Birds and Bees and Cats

Last night my husband stopped by the library on his way back from the bike shop to pick up a few books for me. He got everything I requested, but he also returned home with this:

Looks like a pretty innocuous book, right? Great photographs and informative text to help my kids learn about cats. Who could have a problem with a book about kitties?

This really is a very informative book, and the photos are quite good. But the section entitled “The Mating Game” is a bit too informative for my comfort.

Let me interject here that I don’t really have any trouble with my kids knowing about, you know, S-E-X. It’s just not really a conversation I’m looking forward to. And there aren’t many topics I shy away from discussing with my kids.

I’m trying to give the information about you-know-what incrementally rather than all at once. Like when I was pregnant with my son and my then-four-year-old daughter wanted to know how the baby got in there. I answered little bits at a time, trying always to focus on her exact question rather than on where that question might lead. This technique served me well as it turned out she wasn’t asking about what I worried she was asking about and my evasive responses seemed to satisfy her curiosity. Had I jumped to conclusions, we may have had some confusion and weirdness on our hands.

By this time, she already knew how the baby came out because we’d been watching homebirth videos together to prepare her for her sibling’s arrival. She spent months pretending to give birth all over the house. Her groans could be heard any time of the day, followed inevitably by the announcement that she had just given birth to a footling breech.

This morning I got to hear my six-year-old daughter read aloud a fairly detailed account of the mating habits of the house cat while I did breakfast dishes. After the birth play, you’d think this wouldn’t bother me. But you’d be wrong.

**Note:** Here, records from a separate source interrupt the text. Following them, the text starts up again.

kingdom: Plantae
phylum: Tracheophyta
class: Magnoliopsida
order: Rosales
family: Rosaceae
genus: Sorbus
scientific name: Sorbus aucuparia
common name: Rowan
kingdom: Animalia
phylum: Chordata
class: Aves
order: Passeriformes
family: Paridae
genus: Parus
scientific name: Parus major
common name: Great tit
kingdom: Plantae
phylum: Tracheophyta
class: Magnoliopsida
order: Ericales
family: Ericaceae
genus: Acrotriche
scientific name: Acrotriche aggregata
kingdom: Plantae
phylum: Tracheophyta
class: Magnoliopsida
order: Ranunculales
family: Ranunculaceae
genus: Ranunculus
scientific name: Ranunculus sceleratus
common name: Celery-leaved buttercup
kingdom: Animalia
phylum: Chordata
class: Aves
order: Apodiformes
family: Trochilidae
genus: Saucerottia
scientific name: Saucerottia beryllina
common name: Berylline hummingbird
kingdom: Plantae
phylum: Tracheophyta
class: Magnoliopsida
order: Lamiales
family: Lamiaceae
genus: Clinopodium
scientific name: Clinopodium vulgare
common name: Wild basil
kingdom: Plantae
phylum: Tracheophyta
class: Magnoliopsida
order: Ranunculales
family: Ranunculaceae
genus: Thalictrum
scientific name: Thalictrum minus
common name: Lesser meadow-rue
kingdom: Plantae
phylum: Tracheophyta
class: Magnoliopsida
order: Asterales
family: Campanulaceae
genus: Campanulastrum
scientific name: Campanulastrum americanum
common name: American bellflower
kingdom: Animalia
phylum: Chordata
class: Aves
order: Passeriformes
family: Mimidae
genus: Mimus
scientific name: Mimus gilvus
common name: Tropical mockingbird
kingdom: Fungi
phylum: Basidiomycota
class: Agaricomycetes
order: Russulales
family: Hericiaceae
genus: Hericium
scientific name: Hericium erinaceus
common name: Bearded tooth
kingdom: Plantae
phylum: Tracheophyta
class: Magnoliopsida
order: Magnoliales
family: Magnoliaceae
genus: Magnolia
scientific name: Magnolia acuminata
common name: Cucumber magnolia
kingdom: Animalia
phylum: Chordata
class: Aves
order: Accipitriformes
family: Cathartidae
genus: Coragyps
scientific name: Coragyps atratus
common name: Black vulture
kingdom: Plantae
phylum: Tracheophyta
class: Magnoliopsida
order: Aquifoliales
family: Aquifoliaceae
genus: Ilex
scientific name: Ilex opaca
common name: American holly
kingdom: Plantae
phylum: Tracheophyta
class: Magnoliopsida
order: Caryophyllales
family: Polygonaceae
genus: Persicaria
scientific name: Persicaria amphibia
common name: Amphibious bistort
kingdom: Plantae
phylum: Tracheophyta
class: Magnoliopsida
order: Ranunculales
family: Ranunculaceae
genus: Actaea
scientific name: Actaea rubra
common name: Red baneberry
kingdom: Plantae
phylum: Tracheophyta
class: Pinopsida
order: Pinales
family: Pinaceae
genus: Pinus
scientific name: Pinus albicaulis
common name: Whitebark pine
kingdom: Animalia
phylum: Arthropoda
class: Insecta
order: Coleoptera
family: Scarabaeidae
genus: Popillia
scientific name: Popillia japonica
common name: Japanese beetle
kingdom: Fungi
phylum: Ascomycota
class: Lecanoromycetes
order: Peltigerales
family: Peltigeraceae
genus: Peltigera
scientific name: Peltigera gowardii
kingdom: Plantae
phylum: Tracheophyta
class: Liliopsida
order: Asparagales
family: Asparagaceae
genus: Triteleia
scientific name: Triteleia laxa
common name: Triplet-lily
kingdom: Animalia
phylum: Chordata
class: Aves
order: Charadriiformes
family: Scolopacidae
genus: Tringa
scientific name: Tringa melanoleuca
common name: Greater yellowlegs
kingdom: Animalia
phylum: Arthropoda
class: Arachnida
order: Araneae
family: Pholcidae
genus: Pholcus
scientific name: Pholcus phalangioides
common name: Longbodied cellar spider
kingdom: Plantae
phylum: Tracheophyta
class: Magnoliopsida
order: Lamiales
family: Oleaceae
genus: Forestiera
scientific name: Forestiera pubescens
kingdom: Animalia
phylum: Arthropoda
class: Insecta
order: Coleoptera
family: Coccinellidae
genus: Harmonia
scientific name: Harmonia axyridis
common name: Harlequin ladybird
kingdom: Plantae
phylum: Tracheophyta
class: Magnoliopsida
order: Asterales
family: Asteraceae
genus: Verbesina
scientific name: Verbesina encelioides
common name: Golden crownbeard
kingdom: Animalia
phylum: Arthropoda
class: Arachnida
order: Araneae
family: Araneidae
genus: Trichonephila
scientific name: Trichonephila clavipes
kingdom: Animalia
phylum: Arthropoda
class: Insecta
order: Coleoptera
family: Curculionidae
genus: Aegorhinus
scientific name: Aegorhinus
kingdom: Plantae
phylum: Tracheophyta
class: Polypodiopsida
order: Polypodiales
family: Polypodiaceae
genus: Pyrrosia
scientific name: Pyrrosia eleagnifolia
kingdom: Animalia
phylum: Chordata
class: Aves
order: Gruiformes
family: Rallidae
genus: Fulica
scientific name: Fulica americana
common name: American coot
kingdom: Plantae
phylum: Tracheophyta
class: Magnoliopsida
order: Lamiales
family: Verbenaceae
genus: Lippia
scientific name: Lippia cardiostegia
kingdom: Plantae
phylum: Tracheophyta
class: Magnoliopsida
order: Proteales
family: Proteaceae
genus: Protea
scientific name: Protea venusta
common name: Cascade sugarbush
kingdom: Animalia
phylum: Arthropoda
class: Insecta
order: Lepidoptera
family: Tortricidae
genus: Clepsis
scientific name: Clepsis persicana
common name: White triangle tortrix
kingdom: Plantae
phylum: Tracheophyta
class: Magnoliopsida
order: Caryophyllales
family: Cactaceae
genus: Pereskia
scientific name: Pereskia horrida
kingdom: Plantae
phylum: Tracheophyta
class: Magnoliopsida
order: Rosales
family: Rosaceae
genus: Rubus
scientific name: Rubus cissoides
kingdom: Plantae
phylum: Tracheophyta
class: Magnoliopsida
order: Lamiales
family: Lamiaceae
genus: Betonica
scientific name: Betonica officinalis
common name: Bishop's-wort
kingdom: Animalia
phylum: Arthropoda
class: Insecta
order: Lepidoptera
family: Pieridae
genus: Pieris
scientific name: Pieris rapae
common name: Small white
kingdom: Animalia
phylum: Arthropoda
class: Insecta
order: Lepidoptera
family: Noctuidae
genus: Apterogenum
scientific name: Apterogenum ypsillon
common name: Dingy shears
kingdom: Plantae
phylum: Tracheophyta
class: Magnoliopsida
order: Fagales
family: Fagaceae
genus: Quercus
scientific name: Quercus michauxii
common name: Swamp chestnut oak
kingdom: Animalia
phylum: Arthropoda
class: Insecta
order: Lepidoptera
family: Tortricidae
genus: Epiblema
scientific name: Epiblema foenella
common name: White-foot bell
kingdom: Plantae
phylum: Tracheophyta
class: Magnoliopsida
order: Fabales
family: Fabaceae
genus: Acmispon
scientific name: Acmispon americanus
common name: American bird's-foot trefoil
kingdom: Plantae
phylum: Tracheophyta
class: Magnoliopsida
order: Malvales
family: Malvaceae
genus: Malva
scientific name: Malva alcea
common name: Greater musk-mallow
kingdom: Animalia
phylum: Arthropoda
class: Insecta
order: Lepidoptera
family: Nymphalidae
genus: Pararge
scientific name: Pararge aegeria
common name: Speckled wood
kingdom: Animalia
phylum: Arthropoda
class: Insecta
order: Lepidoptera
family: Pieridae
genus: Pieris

And my husband is fixing to leave for Michigan to watch the U of M/Notre Dame game with his brothers this weekend, leaving me with the task of answering the myriad questions my daughter is sure to ask about said mating habits once the text has percolated in her brain.

As long as I can keep the conversation focused on cats, I think I’ll be okay.

I will, however, think twice before asking my husband to go to the library for me in the future.